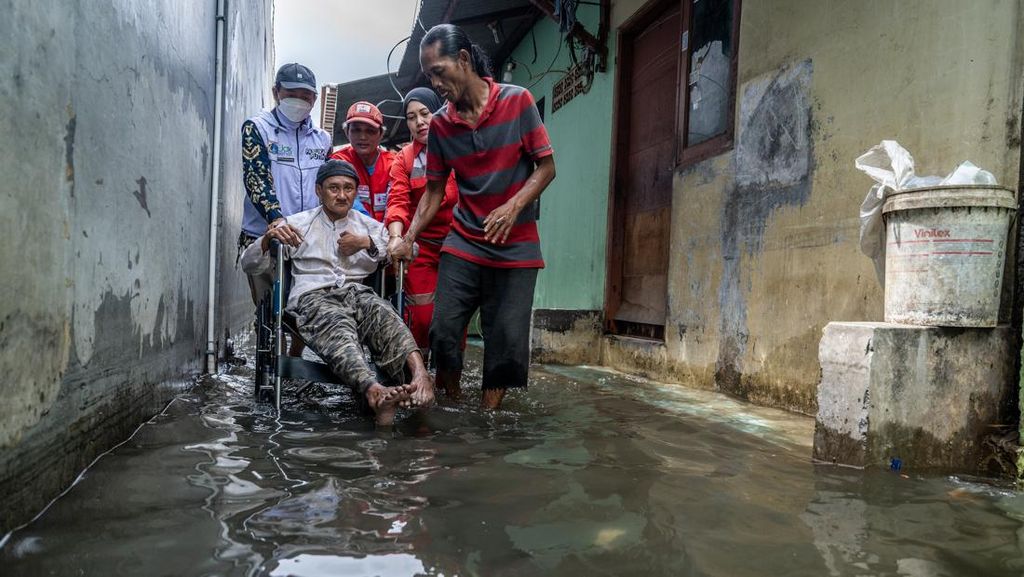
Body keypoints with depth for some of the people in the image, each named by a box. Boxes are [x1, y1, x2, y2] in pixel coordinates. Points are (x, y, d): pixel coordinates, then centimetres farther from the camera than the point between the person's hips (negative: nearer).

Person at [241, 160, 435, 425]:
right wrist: (269, 237, -4)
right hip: (313, 296, -2)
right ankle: (375, 392, -66)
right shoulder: (297, 223, 22)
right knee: (338, 325, -39)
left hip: (358, 293, 3)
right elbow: (250, 264, 17)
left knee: (384, 314, -35)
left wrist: (367, 244, 2)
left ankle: (419, 374, -60)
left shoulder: (370, 226, 27)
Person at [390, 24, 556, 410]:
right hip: (463, 244, 3)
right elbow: (434, 191, 9)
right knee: (443, 331, -3)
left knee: (506, 342, -2)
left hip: (516, 246, -2)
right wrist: (408, 239, -4)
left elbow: (546, 167, -4)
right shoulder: (440, 125, 4)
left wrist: (512, 207, -21)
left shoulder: (518, 101, -5)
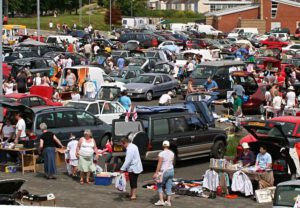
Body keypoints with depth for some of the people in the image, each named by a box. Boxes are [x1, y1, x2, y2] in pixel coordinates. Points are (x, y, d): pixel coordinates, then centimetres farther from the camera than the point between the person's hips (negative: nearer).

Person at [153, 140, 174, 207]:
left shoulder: (161, 154, -15)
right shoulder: (172, 153, 2)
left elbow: (159, 164, -17)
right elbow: (172, 162, 10)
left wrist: (156, 173, -14)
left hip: (164, 171, -6)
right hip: (171, 171, 6)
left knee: (159, 186, 8)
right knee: (169, 187, 10)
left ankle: (161, 201, 1)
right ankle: (168, 201, 11)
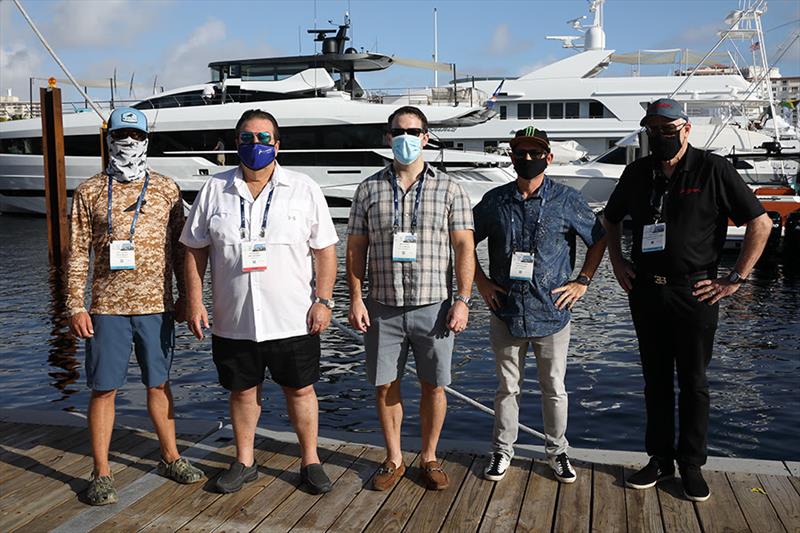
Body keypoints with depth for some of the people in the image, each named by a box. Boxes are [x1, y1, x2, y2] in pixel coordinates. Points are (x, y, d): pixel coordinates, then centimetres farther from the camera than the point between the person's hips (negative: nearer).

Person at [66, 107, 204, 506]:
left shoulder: (166, 189, 5)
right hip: (107, 307, -1)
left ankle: (170, 457, 28)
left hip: (157, 305, 1)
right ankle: (101, 473, 15)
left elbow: (179, 248, 9)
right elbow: (78, 253, 1)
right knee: (104, 388, 4)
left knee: (159, 383, 13)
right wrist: (75, 306, -5)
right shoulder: (89, 192, 2)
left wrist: (185, 296, 7)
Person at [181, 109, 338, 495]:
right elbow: (195, 250, 6)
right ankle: (244, 463, 32)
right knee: (242, 391, 14)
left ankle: (310, 461, 26)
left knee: (300, 390, 9)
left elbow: (324, 250, 0)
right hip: (233, 321, 2)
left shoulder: (304, 189, 0)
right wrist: (194, 301, 0)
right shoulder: (214, 190, 4)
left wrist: (323, 300, -7)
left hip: (293, 319, -1)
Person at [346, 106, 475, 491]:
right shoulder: (369, 189, 6)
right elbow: (355, 248, 6)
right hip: (383, 307, 1)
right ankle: (394, 459, 25)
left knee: (433, 385, 7)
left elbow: (464, 247, -1)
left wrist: (463, 300, -9)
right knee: (385, 385, 8)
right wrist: (355, 299, -1)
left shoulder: (448, 189, 2)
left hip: (433, 306, -1)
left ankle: (429, 457, 25)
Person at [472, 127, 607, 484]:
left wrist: (582, 282, 2)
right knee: (508, 387, 11)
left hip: (552, 312, -1)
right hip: (506, 312, 1)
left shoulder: (567, 200, -2)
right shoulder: (495, 200, 2)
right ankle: (502, 450, 26)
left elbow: (599, 239, 9)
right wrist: (481, 281, 5)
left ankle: (557, 451, 28)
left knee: (554, 388, 10)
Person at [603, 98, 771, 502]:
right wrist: (617, 263, 13)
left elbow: (761, 223, -5)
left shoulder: (713, 170, -6)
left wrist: (735, 278, -7)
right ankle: (660, 459, 23)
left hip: (695, 293, -4)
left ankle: (691, 465, 18)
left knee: (693, 382, 5)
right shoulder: (638, 173, 7)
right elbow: (611, 218, 24)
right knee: (656, 380, 11)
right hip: (646, 292, 4)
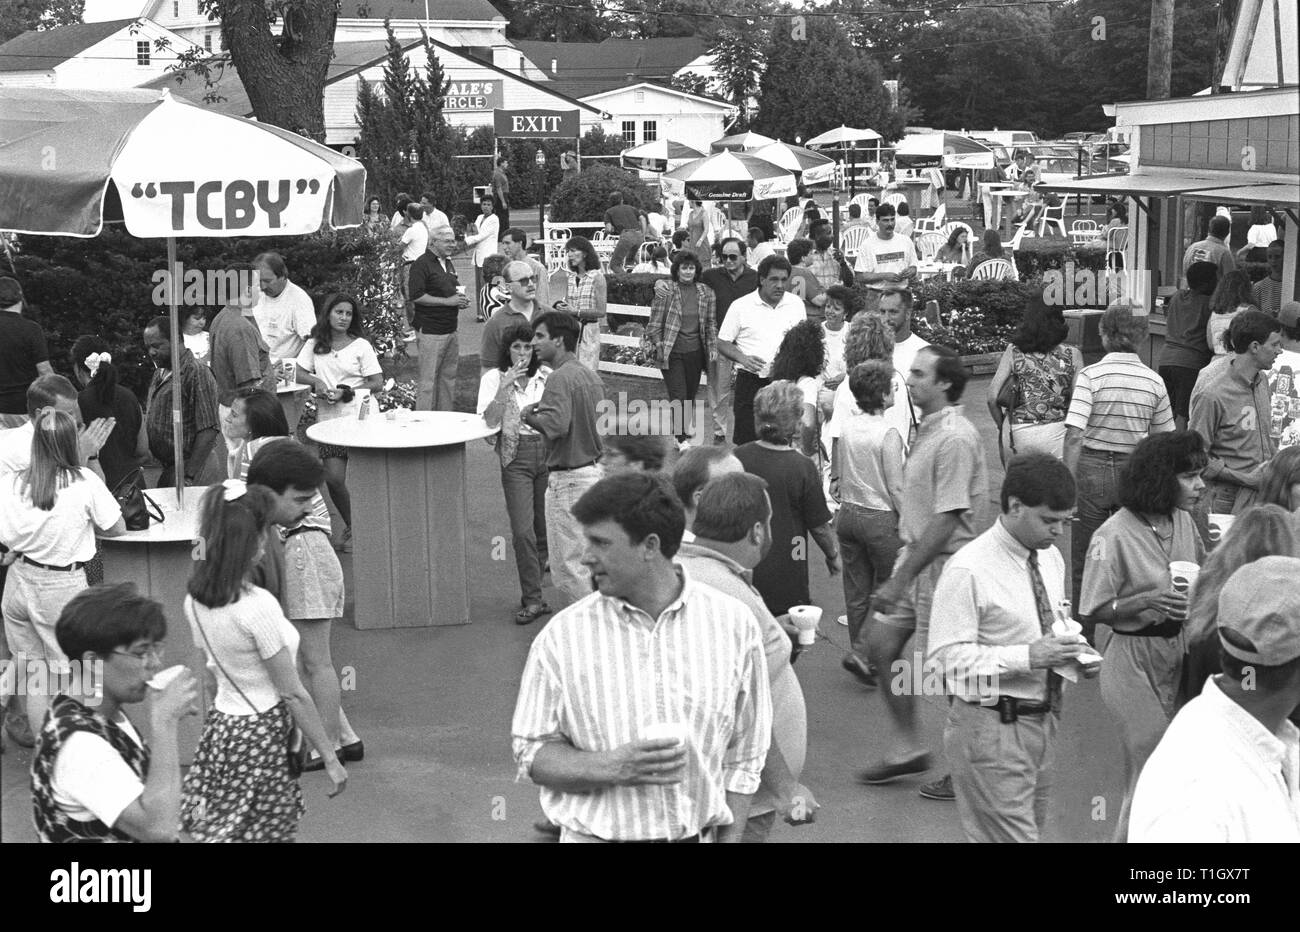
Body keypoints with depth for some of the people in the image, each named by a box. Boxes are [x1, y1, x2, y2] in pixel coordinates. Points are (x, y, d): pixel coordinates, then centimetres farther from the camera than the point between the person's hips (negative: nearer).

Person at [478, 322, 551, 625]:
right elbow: (489, 420, -14)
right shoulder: (494, 378, -1)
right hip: (516, 456, -2)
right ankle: (533, 600, -2)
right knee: (522, 530, -10)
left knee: (544, 527, 8)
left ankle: (532, 594, 25)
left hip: (548, 450, 2)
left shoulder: (547, 376, 4)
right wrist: (505, 385, -20)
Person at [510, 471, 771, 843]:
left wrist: (730, 838, -2)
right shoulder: (562, 636, -6)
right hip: (595, 835, 0)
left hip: (699, 834, 0)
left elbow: (743, 759, 3)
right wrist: (611, 767, -19)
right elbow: (531, 753, -4)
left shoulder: (733, 623, -3)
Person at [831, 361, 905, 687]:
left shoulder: (847, 427, 0)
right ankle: (861, 653, -2)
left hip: (848, 514, 6)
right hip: (880, 517, -6)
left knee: (857, 592, 14)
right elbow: (895, 488, -16)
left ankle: (862, 654, 23)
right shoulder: (888, 434, -18)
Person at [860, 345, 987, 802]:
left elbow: (947, 520, -24)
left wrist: (900, 580, -22)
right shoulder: (929, 429, 8)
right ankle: (908, 747, 27)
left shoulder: (955, 439, -22)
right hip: (915, 554, 10)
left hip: (943, 563, -10)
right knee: (880, 644, 14)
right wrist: (900, 574, 14)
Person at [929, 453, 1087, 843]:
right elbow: (948, 654, -21)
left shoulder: (1051, 558, 6)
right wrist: (1026, 657, -26)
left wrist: (1072, 650, -3)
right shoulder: (968, 569, -19)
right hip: (992, 725, -8)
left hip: (1043, 719, 8)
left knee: (1033, 828, 17)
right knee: (1011, 835, -4)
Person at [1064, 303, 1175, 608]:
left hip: (1092, 468, -3)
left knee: (1084, 564, 9)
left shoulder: (1091, 375, -11)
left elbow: (1074, 436, -17)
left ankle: (1086, 631, 13)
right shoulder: (1154, 381, 0)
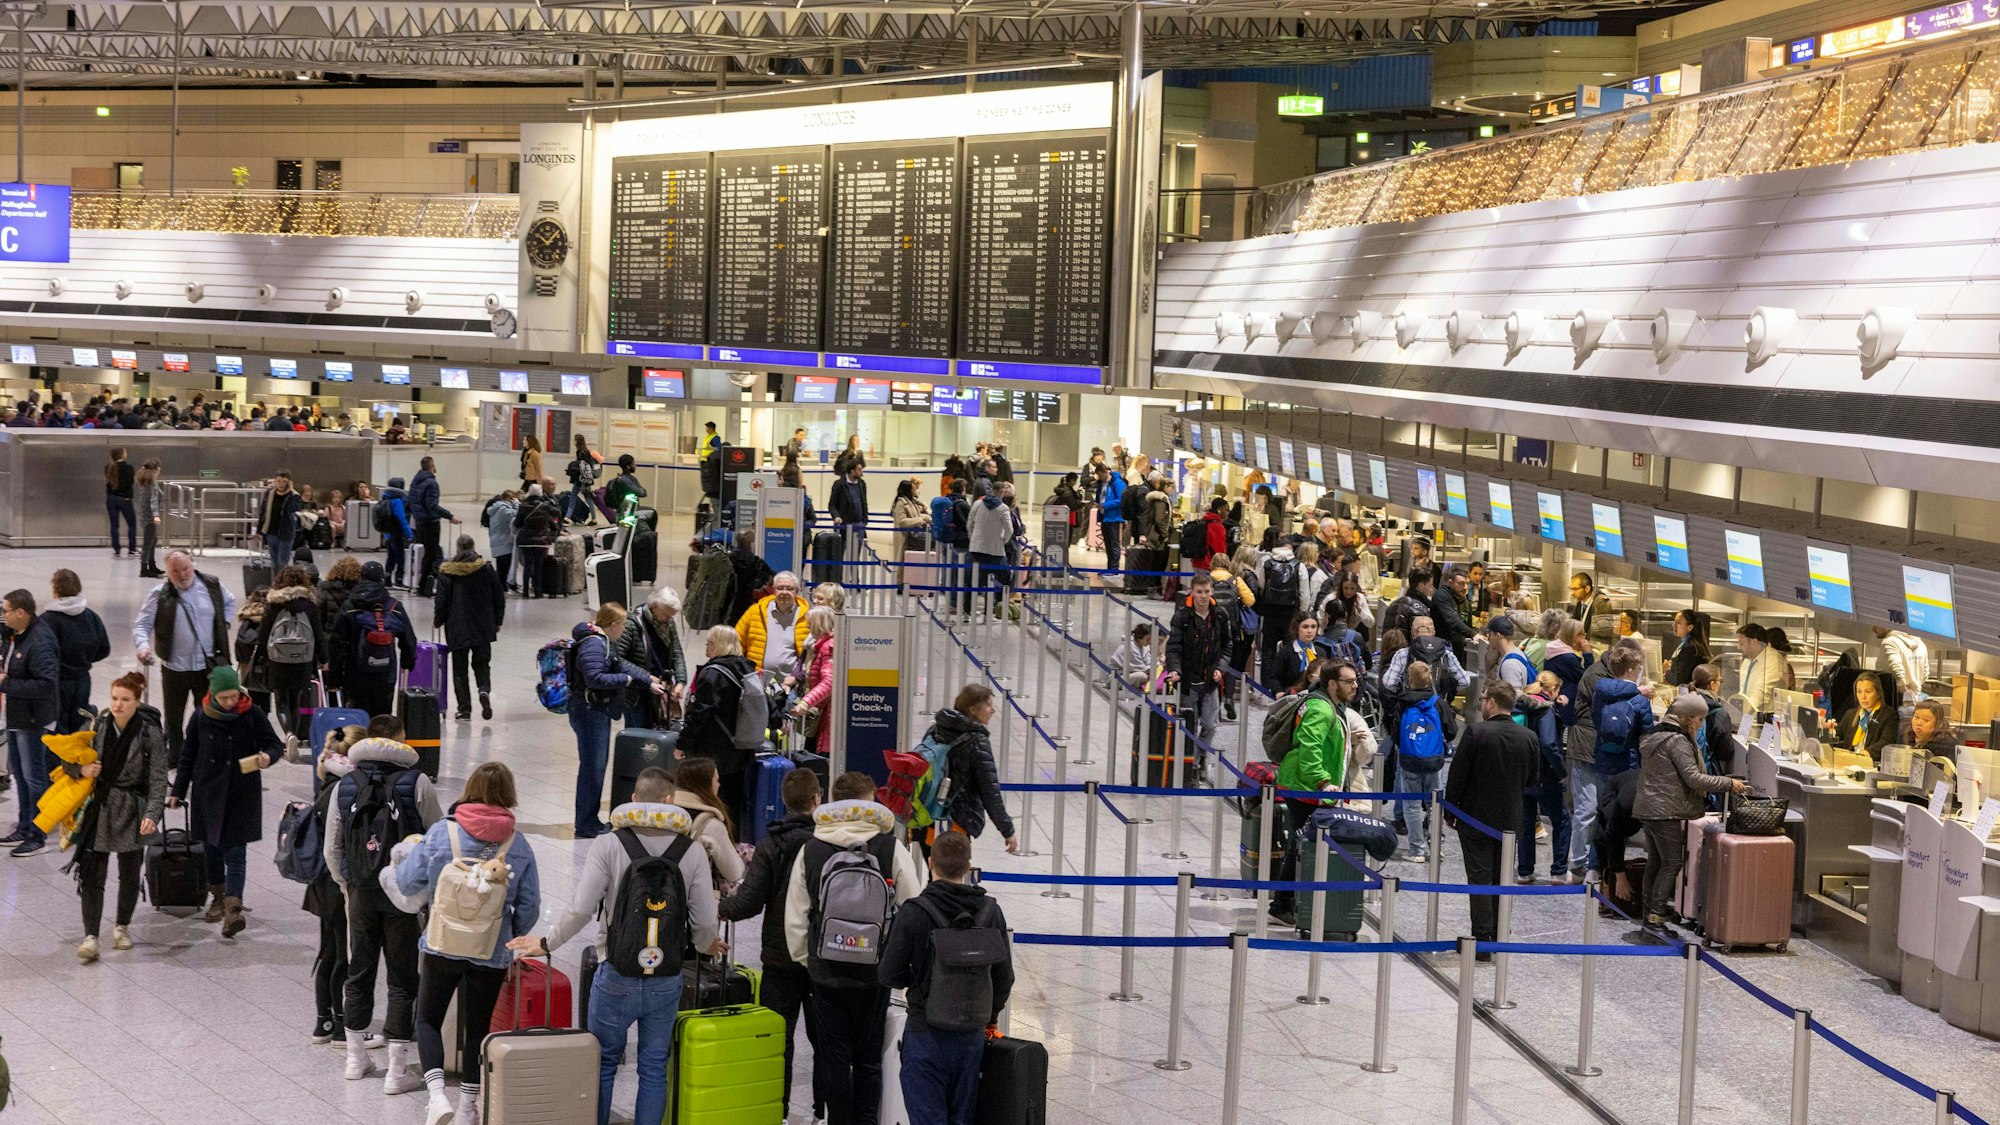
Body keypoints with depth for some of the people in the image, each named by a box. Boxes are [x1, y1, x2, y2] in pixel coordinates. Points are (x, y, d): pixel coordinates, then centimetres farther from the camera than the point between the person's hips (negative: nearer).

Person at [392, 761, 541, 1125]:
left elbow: (407, 883, -3)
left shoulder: (442, 832, -10)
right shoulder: (518, 845, -6)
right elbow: (528, 909, -2)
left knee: (428, 1019, 16)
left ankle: (437, 1095, -4)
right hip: (491, 954, 1)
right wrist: (510, 939, 17)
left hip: (441, 947, -1)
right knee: (478, 1027, 17)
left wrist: (407, 854, 18)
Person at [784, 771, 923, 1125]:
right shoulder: (892, 850, -6)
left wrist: (805, 960, 15)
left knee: (834, 1056, 9)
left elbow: (795, 918, 2)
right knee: (868, 1057, 11)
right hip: (875, 972, -1)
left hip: (825, 973, 1)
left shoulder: (810, 850, -1)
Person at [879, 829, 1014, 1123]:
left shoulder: (913, 913, -14)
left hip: (926, 1035, -4)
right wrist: (991, 1016, 25)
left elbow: (890, 975, -9)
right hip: (972, 1036, 4)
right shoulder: (990, 912, 0)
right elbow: (1004, 976, 8)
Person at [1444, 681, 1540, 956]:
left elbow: (1457, 776, -13)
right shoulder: (1528, 737, -2)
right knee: (1502, 879, 15)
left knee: (1480, 878, -1)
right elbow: (1532, 779, 8)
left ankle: (1482, 940, -3)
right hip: (1511, 818, 4)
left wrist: (1450, 812, -2)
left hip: (1476, 817, -4)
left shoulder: (1476, 732, -16)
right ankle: (1499, 937, 20)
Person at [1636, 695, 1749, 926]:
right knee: (1672, 863, -4)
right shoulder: (1678, 741, -15)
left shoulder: (1653, 737, 15)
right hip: (1666, 812, -9)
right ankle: (1656, 913, -8)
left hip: (1646, 809, 9)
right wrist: (1728, 784, -14)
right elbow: (1693, 777, -19)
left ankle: (1651, 911, 17)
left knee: (1655, 862, 13)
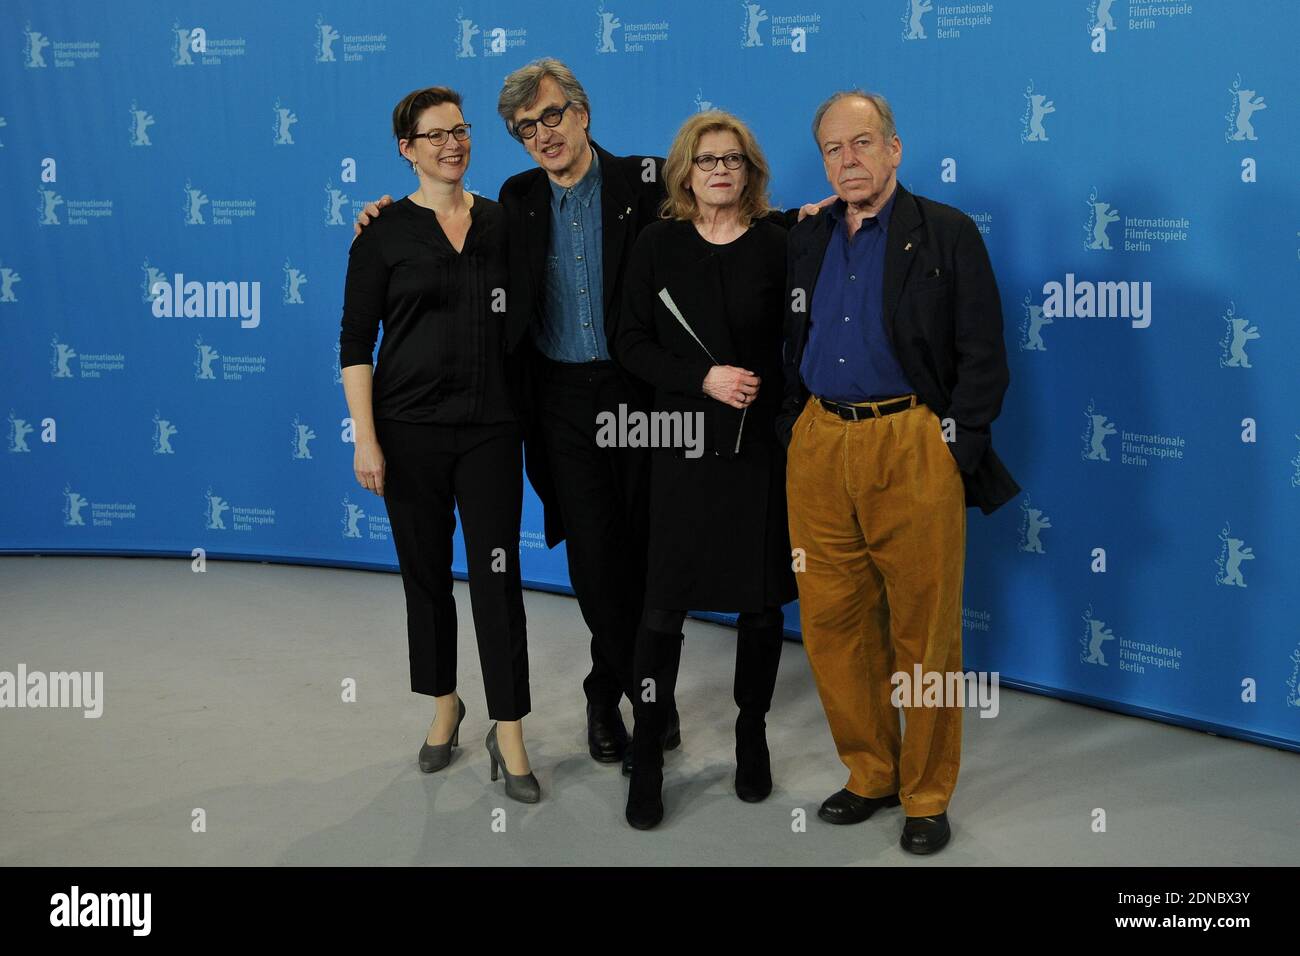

_What to work on_. What you print must be exactly the lines from the one containing "left elbow: (795, 918, 2)" through the last line of the material, and no pictures.

_Result for this task_.
left elbow: (795, 918, 2)
right knee: (868, 1057, 11)
right hip: (875, 972, -1)
left hip: (825, 973, 1)
left shoulder: (810, 850, -1)
Person at [879, 829, 1014, 1123]:
left shoulder: (913, 913, -14)
left hip: (926, 1035, -4)
right wrist: (991, 1016, 25)
left elbow: (890, 975, -9)
right hip: (972, 1036, 4)
right shoulder: (990, 912, 0)
right elbow: (1004, 976, 8)
Person at [1444, 681, 1540, 956]:
left elbow: (1457, 776, -13)
right shoulder: (1528, 737, -2)
right knee: (1502, 879, 15)
left knee: (1480, 878, -1)
right elbow: (1532, 779, 8)
left ankle: (1482, 940, -3)
right hip: (1511, 818, 4)
left wrist: (1450, 812, -2)
left hip: (1476, 817, -4)
left shoulder: (1476, 732, -16)
right ankle: (1499, 937, 20)
Person at [1636, 695, 1749, 926]:
right knee: (1672, 863, -4)
right shoulder: (1678, 741, -15)
left shoulder: (1653, 737, 15)
right hip: (1666, 812, -9)
right ankle: (1656, 913, -8)
left hip: (1646, 809, 9)
right wrist: (1728, 784, -14)
right elbow: (1693, 777, -19)
left ankle: (1651, 911, 17)
left knee: (1655, 862, 13)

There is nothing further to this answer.